17:45

約束の場所には一五分前に着いた。もう、この距離を自転車で走らなくなって四年経つ。しっかりと時間を読み違えてしまった。寒いなあ、いやだなあ、退屈だなあと最後のカーブを曲がって開けた駅前には見知った人影が一つ。よかった。これで退屈だけは紛らわせる・・・。
「克巳ー!」
神野由加里(じんの ゆかり)は大学の同級生でもある男に声をかけた。ポストに寄りかかってタバコをくわえていた二木克巳(にき かつみ)がその声でふりむく。かすかに笑いうなずいた。

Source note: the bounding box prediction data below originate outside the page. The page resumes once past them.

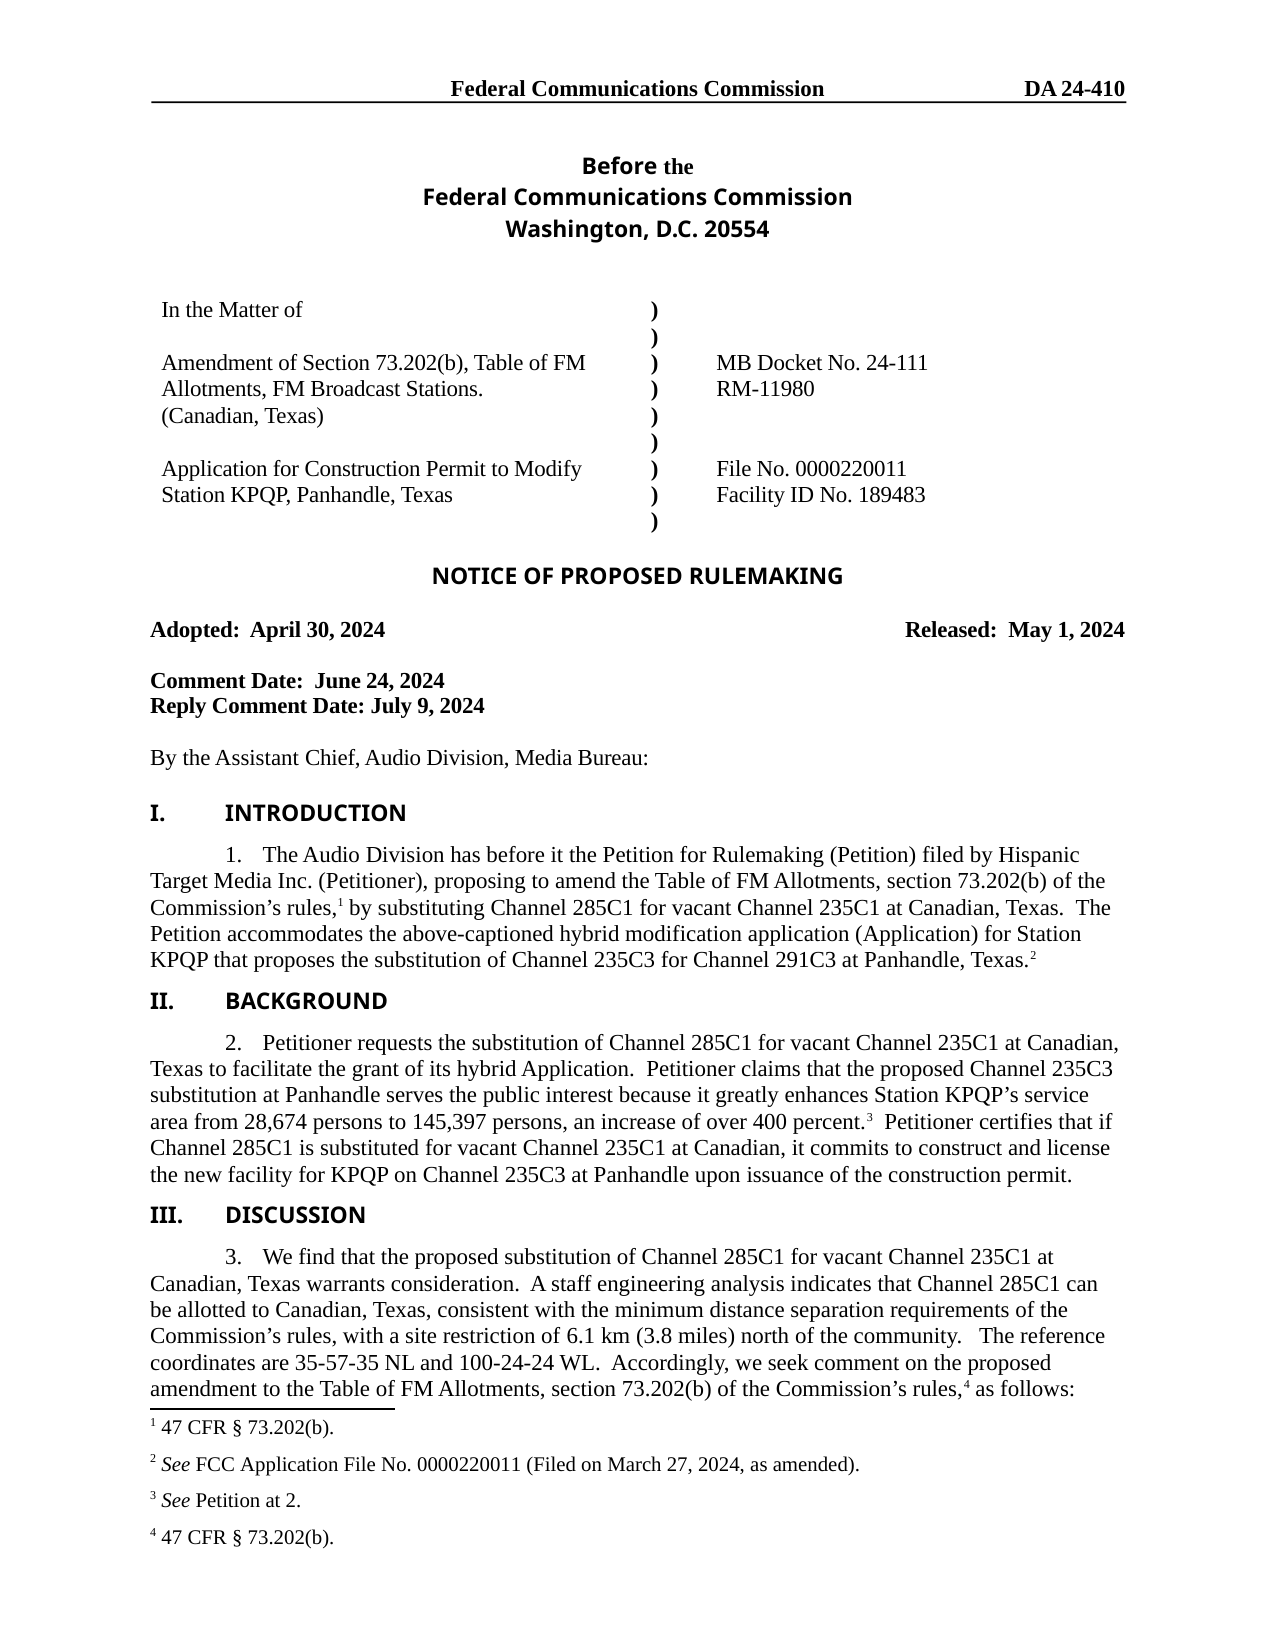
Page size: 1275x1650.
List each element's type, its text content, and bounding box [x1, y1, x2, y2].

subtitle introduCTION [150, 797, 1125, 828]
text We find that the proposed substitution of Channel 285C1 for vacant Channel 235C1 at Canadian, Texas warrants consideration. A staff engineering analysis indicates that Channel 285C1 can be allotted to Canadian, Texas, consistent with the minimum distance separation requirements of the Commission’s rules, with a site restriction of 6.1 km (3.8 miles) north of the community. The reference coordinates are 35-57-35 NL and 100-24-24 WL. Accordingly, we seek comment on the proposed amendment to the Table of FM Allotments, section 73.202(b) of the Commission’s rules, as follows: [150, 1243, 1125, 1401]
text By the Assistant Chief, Audio Division, Media Bureau: [150, 744, 1125, 771]
subtitle DISCUSSION [150, 1199, 1125, 1231]
subtitle BACKGROUND [150, 985, 1125, 1016]
text Comment Date: June 24, 2024 [150, 669, 1125, 693]
text Washington, D.C. 20554 [150, 212, 1125, 244]
table_header MB Docket No. 24-111 RM-11980 File No. 0000220011 Facility ID No. 189483 [705, 296, 1147, 534]
table_header In the Matter of Amendment of Section 73.202(b), Table of FM Allotments, FM Broadcast Stations. (Canadian, Texas) Application for Construction Permit to Modify Station KPQP, Panhandle, Texas [150, 296, 639, 534]
text Federal Communications Commission [150, 181, 1125, 212]
text Reply Comment Date: July 9, 2024 [150, 693, 1125, 718]
text Before the [150, 150, 1125, 181]
table_header ) ) ) ) ) ) ) ) ) [639, 296, 705, 534]
text The Audio Division has before it the Petition for Rulemaking (Petition) filed by Hispanic Target Media Inc. (Petitioner), proposing to amend the Table of FM Allotments, section 73.202(b) of the Commission’s rules, by substituting Channel 285C1 for vacant Channel 235C1 at Canadian, Texas. The Petition accommodates the above-captioned hybrid modification application (Application) for Station KPQP that proposes the substitution of Channel 235C3 for Channel 291C3 at Panhandle, Texas. [150, 841, 1125, 973]
text Adopted: April 30, 2024 Released: May 1, 2024 [150, 618, 1125, 642]
text NOTICE OF PROPOSED RULEMAKING [150, 560, 1125, 591]
text Petitioner requests the substitution of Channel 285C1 for vacant Channel 235C1 at Canadian, Texas to facilitate the grant of its hybrid Application. Petitioner claims that the proposed Channel 235C3 substitution at Panhandle serves the public interest because it greatly enhances Station KPQP’s service area from 28,674 persons to 145,397 persons, an increase of over 400 percent. Petitioner certifies that if Channel 285C1 is substituted for vacant Channel 235C1 at Canadian, it commits to construct and license the new facility for KPQP on Channel 235C3 at Panhandle upon issuance of the construction permit. [150, 1029, 1125, 1187]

神野も時間を読み違えたか。そばに停まってすぐに投げかけられた質問にうなずき、克巳も? と訊くと道が舗装されててあっというまについちまったと苦笑した。変わったなというつぶやきに、まるで別の町だよと答えた。四年見なければ、政令指定都市ベッドタウンなどというものはすっかり様変わりしてしまうものだった。ずっと住んでいる友達はみなそれを嬉しそうに、少なくとも迷惑ではないように語る。しかしそれは、日々変わりつつある風景を見つめて少しずつの変化を少しずつ受け入れた人間だからもてる感想なのだ。自分のように、たまに訪れた人間はその不在の間に景色が変わってしまったという現実を突きつけられるのだ。そこに自分が抱いていた思いなど全て無視した結果だけを。そして、日々その暮らしに関わっていない自分には畢竟不満を抱く資格などはないという事実も同時に思い知らされる。少しだけ血の気が引くような孤独感。

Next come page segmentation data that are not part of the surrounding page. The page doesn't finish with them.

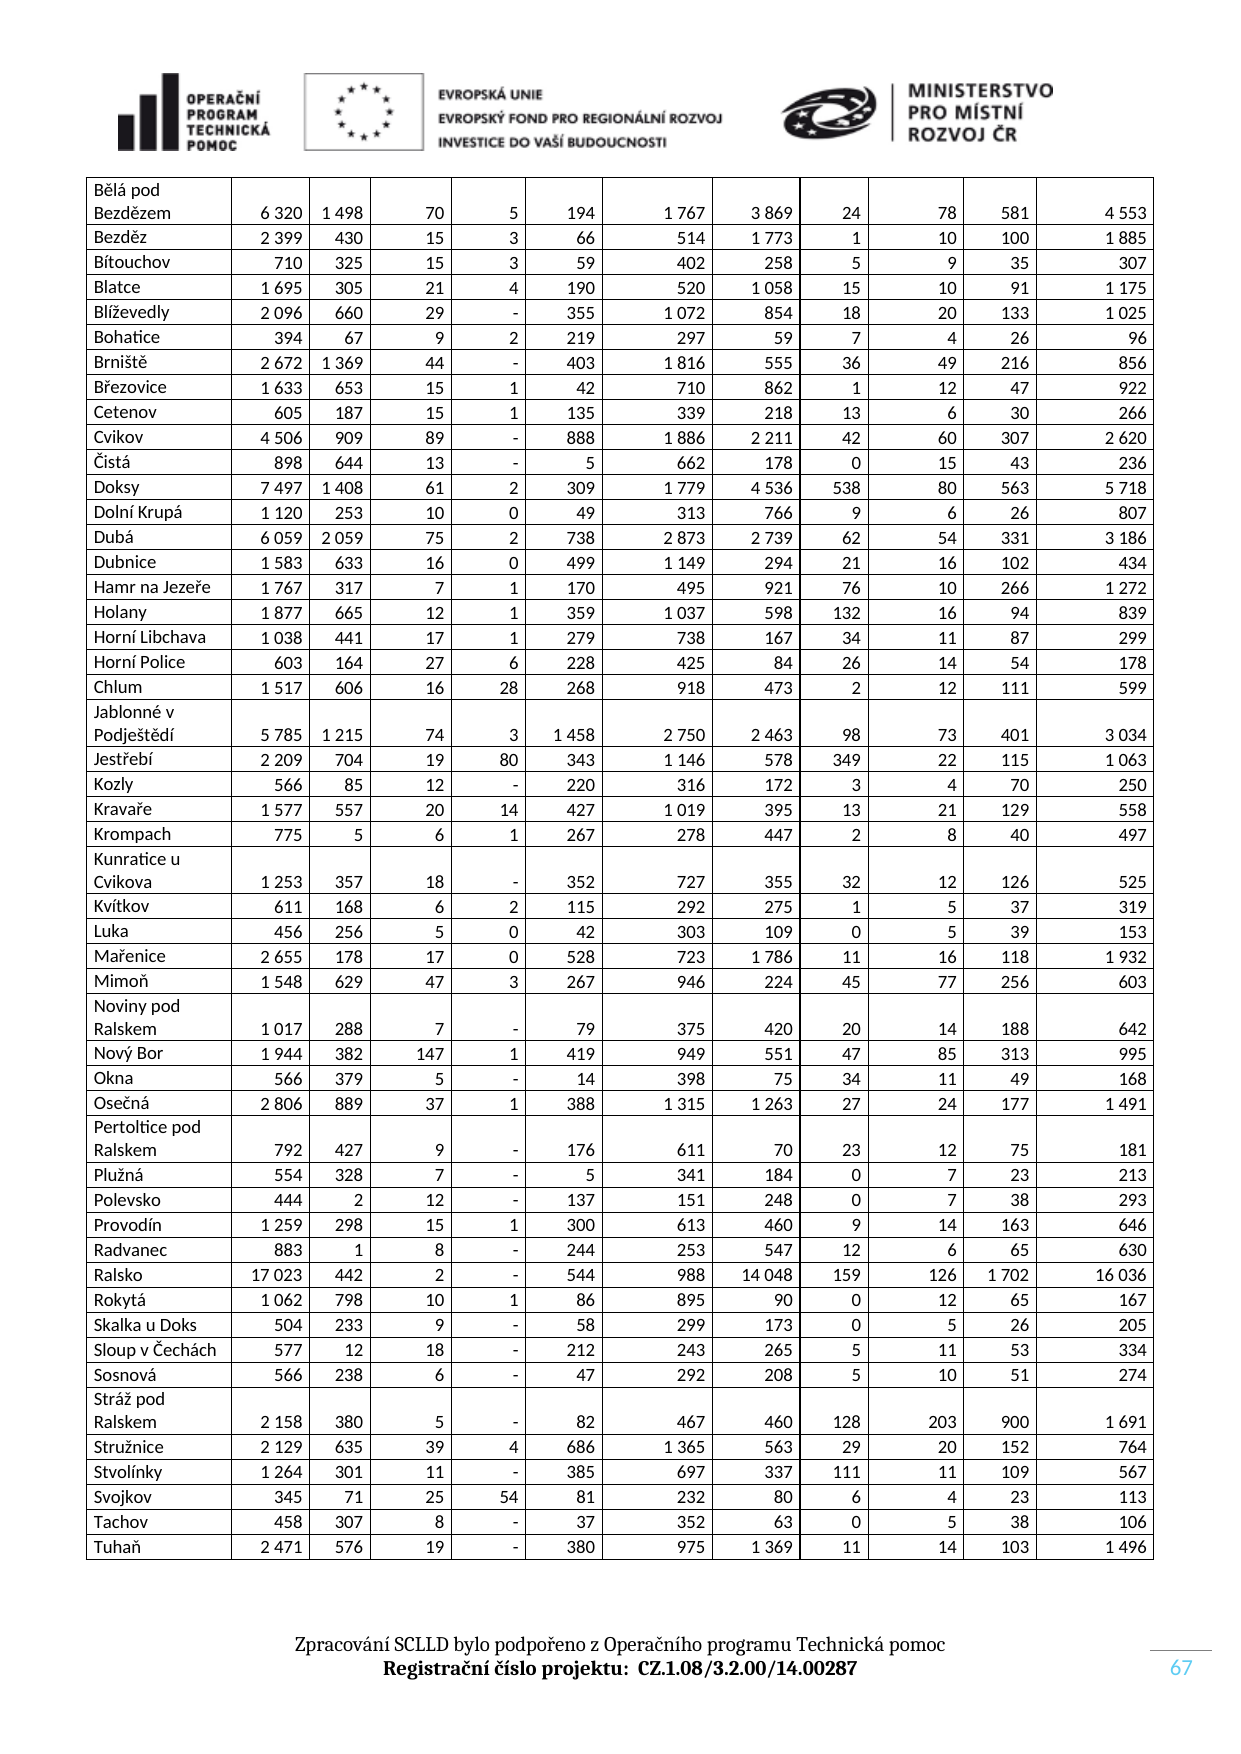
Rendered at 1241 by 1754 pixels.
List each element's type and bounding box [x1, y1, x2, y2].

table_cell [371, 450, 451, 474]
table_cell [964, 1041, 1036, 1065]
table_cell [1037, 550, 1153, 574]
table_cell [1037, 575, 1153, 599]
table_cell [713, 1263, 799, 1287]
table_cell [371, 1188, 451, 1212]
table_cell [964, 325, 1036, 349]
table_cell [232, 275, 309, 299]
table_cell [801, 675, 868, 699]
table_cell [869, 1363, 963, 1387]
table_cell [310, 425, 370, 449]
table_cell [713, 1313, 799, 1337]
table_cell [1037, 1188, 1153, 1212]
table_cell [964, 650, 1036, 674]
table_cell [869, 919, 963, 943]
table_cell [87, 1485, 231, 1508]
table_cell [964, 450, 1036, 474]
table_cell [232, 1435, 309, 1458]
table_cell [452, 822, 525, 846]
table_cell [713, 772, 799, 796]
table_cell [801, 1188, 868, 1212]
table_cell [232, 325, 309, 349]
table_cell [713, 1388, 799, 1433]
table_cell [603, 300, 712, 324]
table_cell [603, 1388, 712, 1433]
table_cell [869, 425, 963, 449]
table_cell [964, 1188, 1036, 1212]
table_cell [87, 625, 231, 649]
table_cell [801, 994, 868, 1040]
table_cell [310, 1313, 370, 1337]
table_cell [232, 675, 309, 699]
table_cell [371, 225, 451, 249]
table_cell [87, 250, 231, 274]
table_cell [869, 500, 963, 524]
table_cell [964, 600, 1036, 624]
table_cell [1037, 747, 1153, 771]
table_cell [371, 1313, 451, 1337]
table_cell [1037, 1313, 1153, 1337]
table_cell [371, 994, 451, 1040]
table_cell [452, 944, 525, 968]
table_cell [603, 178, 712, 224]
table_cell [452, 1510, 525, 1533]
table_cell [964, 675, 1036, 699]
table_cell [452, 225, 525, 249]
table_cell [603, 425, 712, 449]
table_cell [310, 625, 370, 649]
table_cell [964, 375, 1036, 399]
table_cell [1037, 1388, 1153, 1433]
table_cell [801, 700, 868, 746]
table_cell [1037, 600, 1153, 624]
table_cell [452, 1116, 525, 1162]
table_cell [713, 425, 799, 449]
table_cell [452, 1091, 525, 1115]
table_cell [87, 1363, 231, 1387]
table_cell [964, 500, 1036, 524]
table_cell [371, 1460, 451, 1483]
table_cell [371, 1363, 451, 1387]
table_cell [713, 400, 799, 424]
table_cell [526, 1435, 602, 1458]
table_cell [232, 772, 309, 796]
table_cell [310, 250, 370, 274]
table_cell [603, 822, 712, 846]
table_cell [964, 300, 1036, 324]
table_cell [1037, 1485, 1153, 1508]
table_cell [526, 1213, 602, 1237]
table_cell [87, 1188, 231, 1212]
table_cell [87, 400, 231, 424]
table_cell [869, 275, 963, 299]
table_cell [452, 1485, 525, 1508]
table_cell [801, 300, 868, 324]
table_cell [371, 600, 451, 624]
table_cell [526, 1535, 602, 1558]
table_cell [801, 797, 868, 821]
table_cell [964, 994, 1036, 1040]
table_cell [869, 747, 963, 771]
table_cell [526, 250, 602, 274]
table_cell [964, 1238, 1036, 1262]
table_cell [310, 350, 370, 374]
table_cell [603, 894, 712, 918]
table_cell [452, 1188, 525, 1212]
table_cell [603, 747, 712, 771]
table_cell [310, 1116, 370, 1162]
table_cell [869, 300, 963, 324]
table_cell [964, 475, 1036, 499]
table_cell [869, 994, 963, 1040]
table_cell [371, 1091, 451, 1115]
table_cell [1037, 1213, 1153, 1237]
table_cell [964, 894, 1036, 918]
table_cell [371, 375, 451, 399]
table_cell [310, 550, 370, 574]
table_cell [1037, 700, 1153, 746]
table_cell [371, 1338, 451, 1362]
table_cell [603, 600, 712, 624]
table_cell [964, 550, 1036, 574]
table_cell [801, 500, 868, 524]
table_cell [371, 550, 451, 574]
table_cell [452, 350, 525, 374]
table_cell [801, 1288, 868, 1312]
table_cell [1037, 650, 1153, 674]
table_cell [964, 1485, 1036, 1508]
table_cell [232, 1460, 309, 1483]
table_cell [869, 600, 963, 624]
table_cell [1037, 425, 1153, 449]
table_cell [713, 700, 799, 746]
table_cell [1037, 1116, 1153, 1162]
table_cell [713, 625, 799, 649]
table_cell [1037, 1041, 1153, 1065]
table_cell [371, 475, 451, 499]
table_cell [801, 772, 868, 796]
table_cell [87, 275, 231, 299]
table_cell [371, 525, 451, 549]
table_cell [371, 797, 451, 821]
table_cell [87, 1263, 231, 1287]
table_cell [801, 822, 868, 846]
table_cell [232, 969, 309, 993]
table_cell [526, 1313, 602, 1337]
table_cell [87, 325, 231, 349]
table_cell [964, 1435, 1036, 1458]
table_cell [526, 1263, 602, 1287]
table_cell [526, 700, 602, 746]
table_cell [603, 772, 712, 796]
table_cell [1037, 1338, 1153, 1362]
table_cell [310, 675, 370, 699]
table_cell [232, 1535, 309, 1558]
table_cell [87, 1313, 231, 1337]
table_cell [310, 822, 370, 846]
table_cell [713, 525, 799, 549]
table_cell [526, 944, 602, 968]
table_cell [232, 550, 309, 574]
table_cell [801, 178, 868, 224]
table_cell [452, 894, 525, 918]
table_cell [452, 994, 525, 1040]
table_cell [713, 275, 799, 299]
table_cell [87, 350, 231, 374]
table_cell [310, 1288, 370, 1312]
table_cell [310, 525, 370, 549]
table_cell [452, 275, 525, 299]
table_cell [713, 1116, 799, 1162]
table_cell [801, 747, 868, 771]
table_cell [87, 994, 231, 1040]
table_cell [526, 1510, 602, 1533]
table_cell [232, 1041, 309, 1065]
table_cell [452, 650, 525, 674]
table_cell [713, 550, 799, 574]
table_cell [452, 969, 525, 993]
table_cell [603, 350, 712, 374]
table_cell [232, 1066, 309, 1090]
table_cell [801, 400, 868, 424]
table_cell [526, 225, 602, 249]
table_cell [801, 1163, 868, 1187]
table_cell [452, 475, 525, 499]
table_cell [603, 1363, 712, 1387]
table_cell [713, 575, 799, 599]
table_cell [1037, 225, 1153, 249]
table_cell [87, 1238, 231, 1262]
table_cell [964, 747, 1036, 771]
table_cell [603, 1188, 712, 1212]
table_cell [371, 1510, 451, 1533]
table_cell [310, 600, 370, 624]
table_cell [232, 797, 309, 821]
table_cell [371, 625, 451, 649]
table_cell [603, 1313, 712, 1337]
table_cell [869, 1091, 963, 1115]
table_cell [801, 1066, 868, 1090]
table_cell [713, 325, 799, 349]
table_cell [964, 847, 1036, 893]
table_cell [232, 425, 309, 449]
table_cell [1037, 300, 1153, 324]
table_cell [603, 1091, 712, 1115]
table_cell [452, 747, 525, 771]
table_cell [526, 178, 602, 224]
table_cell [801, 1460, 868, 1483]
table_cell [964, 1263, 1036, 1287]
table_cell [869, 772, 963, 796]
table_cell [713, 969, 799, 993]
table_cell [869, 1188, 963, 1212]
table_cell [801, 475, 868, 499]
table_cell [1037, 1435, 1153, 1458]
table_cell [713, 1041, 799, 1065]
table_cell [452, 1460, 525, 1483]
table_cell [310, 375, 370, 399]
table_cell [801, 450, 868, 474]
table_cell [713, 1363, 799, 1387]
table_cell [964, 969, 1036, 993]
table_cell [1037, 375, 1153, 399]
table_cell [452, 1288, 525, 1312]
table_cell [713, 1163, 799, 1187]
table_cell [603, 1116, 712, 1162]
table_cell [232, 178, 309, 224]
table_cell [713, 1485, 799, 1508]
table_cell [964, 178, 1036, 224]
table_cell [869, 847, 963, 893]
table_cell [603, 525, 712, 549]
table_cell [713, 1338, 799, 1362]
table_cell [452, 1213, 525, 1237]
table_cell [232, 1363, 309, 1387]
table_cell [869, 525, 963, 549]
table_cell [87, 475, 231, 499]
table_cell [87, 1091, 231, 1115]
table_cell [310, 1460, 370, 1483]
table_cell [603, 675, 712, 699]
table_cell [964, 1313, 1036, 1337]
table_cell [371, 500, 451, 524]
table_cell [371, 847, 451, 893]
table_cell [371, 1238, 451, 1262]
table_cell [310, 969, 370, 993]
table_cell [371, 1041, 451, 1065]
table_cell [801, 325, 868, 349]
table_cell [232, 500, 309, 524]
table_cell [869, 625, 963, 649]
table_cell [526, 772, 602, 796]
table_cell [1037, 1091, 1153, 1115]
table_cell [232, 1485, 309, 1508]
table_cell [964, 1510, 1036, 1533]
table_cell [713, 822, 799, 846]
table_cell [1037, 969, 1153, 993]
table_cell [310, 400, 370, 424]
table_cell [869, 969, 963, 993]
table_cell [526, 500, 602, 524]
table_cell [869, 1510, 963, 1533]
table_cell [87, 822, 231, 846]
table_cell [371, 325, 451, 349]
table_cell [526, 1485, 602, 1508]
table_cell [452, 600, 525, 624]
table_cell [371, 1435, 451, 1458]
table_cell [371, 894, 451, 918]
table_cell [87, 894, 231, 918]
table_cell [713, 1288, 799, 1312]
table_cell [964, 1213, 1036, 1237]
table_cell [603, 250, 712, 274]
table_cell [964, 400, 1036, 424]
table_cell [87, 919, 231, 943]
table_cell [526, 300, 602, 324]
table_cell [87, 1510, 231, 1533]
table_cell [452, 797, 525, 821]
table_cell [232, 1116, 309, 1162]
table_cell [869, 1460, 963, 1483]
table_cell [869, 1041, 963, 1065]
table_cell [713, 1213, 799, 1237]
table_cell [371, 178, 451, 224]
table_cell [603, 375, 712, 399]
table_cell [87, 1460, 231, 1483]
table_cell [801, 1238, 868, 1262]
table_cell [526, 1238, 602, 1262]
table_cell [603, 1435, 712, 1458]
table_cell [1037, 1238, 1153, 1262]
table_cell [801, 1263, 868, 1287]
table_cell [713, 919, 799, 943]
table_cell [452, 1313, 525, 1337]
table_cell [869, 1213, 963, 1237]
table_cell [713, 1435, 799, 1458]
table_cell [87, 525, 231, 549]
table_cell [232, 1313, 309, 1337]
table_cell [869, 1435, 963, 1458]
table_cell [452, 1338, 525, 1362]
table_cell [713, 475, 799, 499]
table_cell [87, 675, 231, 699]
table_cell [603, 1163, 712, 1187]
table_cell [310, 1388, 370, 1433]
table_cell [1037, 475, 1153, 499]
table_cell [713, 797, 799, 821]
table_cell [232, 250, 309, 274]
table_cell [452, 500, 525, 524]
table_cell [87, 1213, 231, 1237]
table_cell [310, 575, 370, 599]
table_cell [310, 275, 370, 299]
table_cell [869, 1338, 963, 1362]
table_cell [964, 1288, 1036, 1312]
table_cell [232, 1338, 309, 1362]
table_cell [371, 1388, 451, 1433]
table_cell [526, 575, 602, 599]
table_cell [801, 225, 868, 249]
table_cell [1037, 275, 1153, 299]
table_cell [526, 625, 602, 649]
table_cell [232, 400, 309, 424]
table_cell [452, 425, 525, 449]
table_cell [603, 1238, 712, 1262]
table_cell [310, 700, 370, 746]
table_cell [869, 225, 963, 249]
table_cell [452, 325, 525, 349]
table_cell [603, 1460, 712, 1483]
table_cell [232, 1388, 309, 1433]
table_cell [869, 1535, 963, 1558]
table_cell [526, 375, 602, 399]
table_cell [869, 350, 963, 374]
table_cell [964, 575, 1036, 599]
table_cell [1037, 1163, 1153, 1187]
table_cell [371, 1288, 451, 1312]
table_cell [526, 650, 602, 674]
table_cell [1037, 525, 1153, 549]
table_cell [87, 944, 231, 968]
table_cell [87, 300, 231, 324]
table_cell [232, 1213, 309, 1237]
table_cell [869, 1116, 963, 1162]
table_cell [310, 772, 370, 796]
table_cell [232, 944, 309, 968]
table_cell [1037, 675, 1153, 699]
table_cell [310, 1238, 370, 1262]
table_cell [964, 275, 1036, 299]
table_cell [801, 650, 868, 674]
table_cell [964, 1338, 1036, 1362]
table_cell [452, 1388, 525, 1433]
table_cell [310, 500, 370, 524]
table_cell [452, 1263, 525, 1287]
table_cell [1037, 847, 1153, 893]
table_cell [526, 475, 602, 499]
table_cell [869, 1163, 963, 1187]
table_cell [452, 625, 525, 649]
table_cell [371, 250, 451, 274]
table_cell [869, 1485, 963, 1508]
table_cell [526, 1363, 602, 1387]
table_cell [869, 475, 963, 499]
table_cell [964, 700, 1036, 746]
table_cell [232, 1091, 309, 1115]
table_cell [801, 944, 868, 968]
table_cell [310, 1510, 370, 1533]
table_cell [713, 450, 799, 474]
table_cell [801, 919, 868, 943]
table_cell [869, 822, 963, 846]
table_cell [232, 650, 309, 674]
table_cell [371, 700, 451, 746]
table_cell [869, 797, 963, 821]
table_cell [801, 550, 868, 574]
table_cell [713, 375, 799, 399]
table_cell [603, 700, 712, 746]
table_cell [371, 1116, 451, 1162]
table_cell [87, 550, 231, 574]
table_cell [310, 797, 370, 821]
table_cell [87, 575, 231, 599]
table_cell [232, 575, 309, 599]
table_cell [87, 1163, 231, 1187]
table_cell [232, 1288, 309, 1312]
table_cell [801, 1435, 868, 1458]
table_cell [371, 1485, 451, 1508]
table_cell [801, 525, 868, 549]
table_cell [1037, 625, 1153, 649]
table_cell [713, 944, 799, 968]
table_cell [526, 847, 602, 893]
picture [118, 73, 1053, 151]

人間も同じだ、と由加里は目の前の男を見た。二木からの年賀状は、彼が趣味でしているハイキングの写真が使われていた。日付は10月26日。11月1日よりも少し前。そこに写っている男は目の前の男より少し痩せていたし、その頃は髪の毛はボウズだったがいまは少し長い。すぐ記憶にあった友人の顔とその顔を見比べて、正月の朝は笑ったものだった。その小さくない変化を由加里がすんなりと受け入れられているのはその間、ちょくちょく顔を合わせていたから。大学で、ゼミで、あるいは退屈している由加里を二木が連れ出して遊びに行った先で。時が経てば誰でも変わるなんてことはわかっている。でも自然に受け入れるためには一緒にいなければならないんだと痛感したのはこの年末のことだった。
「実家の方、お客さんで大変なんだって?」
「へ? なんで?」
きょとんとした二木の顔。由加里は首をかしげた。
「啓一が克巳の家に泊めてもらおうと頼んだら拒否されたって泣いてたよ」
心なしか同級生は動揺したようだった。
「ああ、あれね。二日か三日かな? あの頃は立てこんでたわ。今日は静かなもんだけど」
年末、啓一に会ってきたんだろう? 元気にやっていたか? 質問ににっこりとうなずいた――うなずこうとした。元気だったよ。かなりマッチョになってたのと、結構傷ができてた以外は変わってなかったな。あんまり。
「あんまり、か」 二木はつぶやいた。
「仕方ないよ」
そう。仕方ない。まだ当面恋人の生活は京都に、自分は東京にあるのだ。ずっと一緒にいるという選択ができない以上、変化を受け入れられなくてどうする。今後いつまでその関係が続くかわからないのだから、音を上げるわけにはいかない。社会人になればこの距離は縮められるだろう。自分だって収入が増えるし、喜んで恋人は金を出すはずだ。
そりゃ変わるよな。二木のつぶやきを聞く。毎日命がけなんだもんな。その言葉にはっとした。
「ん? どうした? なんか悪いこと言ったか?」
気を使う顔に笑顔で首を振る。気がつけば両手のひらをしっかり握り締めていた。ずっと認めたくなかったその事実を親友が言い当てたのだと気づかせてはならない。彼は気に病むだろう。
自分と恋人との距離は京都と東京という地理的なものではない。自らのために探索者としての人生を選んだ人間と、それを決して選べない人間の距離なのだ。